(Study material):
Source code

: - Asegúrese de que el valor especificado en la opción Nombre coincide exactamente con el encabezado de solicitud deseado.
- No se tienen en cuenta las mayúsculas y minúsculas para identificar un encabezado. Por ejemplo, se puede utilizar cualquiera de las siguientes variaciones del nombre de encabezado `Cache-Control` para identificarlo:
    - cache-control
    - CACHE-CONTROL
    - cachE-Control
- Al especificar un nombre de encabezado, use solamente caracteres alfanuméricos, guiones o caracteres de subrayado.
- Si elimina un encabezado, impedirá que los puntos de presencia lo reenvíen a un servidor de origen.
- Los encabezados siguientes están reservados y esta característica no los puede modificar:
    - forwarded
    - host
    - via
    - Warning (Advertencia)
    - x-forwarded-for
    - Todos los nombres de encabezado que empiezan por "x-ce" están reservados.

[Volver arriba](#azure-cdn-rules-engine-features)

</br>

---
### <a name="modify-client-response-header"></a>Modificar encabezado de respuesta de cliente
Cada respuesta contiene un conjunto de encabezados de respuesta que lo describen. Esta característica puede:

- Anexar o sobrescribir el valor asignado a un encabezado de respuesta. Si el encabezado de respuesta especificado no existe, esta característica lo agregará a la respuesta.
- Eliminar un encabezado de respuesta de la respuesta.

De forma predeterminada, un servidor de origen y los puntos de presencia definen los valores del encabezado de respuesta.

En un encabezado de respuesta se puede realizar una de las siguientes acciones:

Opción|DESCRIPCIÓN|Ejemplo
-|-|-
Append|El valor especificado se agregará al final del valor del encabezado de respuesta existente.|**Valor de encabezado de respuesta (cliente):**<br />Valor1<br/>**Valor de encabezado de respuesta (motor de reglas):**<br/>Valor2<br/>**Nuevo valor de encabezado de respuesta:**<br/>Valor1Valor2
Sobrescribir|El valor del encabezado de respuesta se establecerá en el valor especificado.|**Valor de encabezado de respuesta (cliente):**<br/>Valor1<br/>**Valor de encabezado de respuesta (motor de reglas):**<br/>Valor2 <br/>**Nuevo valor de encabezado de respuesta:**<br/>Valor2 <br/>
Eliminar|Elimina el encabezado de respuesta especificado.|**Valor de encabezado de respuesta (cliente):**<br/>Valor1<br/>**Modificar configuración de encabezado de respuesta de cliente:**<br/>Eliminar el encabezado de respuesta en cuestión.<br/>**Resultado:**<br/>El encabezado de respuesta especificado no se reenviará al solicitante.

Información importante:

(Exercise goal): Gather each line of the listing that holds the string "siguientes".

(Answer for the task):
- No se tienen en cuenta las mayúsculas y minúsculas para identificar un encabezado. Por ejemplo, se puede utilizar cualquiera de las siguientes variaciones del nombre de encabezado `Cache-Control` para identificarlo:
- Los encabezados siguientes están reservados y esta característica no los puede modificar:
En un encabezado de respuesta se puede realizar una de las siguientes acciones:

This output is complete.